I am certainly no fan of Gibraltar as a “vacation destination”. It’s a very confused place that seems to struggle to come up with an identity, and the folks that come here on vacation seem to come for the shopping more than anything else. But…Gibraltar is an amazing physical sight, and does have a very interesting history.
I’ve been somewhat bored lately waiting for help to arrive for my return trip to Barcelona. Here are some “interesting facts” that I’ve learned about Gibraltar.
- The road into Gibraltar gets closed down every time a plane lands at the territory’s airport. The runway runs the whole width of Gibraltar alongside the border with Spain and you can walk right across it when there are no planes coming or going.
- There are more than 50 kilometres of tunnels dug into the Rock of Gibraltar, some of which were dug at the time of our American Revolution.

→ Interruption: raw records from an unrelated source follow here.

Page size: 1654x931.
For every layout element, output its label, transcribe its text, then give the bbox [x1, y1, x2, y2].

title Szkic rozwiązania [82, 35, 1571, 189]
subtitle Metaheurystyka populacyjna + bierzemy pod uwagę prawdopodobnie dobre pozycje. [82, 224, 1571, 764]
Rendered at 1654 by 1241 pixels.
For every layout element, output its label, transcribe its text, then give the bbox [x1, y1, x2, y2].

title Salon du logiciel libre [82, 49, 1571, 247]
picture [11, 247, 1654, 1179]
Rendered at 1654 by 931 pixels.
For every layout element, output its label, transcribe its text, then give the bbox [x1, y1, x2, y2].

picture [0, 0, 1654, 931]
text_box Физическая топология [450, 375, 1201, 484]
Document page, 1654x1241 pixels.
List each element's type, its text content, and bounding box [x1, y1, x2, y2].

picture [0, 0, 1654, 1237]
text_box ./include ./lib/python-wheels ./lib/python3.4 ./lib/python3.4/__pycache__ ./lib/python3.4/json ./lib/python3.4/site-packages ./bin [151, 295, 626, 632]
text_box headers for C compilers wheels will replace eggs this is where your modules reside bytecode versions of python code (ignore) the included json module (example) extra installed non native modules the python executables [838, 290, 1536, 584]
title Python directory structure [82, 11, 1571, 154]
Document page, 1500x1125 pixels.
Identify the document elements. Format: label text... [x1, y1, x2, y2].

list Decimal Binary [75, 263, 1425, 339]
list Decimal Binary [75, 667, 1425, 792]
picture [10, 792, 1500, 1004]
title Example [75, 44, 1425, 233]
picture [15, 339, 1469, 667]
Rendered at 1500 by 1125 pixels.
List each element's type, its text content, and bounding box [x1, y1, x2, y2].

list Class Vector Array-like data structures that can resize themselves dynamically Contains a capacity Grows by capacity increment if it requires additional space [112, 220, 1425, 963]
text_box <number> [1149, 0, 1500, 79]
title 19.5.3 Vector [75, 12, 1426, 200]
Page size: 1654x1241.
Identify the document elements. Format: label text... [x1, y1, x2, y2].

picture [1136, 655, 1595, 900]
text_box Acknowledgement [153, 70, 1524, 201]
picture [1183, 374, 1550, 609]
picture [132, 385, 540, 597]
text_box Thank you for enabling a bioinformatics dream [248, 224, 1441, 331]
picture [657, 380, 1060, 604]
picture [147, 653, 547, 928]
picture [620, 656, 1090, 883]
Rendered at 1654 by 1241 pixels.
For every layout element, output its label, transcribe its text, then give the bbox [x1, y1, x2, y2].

- The Second World War led to another great wave of tunnelling as work was undertaken to enable The Rock to house a garrison of 16,000 men with water, food, ammunition and fuel supplies sufficient to last a year under siege
- During the Second World War, the Germans devised plans to take Gibraltar, which was a strategically placed naval based for Great Britain. The operation with the codename Felix never got off the ground, but it was on the books until 1944.
- Hidden in the famous rock is a secret chamber, known as the “Stay Behind Cave.” Measuring 45 x 16 x 8 feet, the enclosure was the site of a top secret World War II plot called Operation Tracer.
In 1940, the British Intelligence was privy to Hitler’s desire to invade Gibraltar and cut off Great Britain from the rest of the British Empire. British Admirals suggested that a secret room be constructed within the Rock of Gibraltar, where six men would hide and observe from two small openings any movement they could see on the harbor.
- The apes – Gibraltar is the only place in Europe with monkeys. Legend has it that if the apes ever leave the mountain, Gibraltar will cease to be British.During the Second World War there were just 7 of them left but the British Prime Minister, Winston Churchill, ordered that new ones be brought across from North Africa to replenish the colony. Now there are about 300 of them wandering around the rock, stealing food from unsuspecting tourists.
- Anyone can get married in Gibraltar with just a day’s notice – and it will be recognised worldwide. Sean Connery has been married in Gibraltar (twice) and this is where John Lennon and Yoko Ono tied the knot as well.
- Gibraltar has applied to be a part of the Olympics but so far hasn’t been accepted (and probably never will under the current rules).
- Referendums: There have been two referendums on Gibraltar´s future in recent times. In 1967, Gibraltarians were asked if they wanted to become Spanish, with locals being allowed to keep their British citizenship. A total of 12,138 said they wanted to remain British. Just 44 voted to go with Spain. Then in 2002, locals of The Rock voted on whether Spain and the UK should ‘share’ Gibraltar. Only 187 people said yes. That was just 1.03 percent of the vote.
- One of the main sticking points between the UK and Spain is over the waters around Gibraltar. The original 1713 treaty handing The Rock to the British Crown didn’t specify who these belonged to. The United Kingdom now “applies a 3-mile area of British Gibraltar Territorial Water”. But Spain “exerts its sovereign rights and jurisdiction over its territorial waters that include all maritime areas around Gibraltar with the only exception of its port facilities”.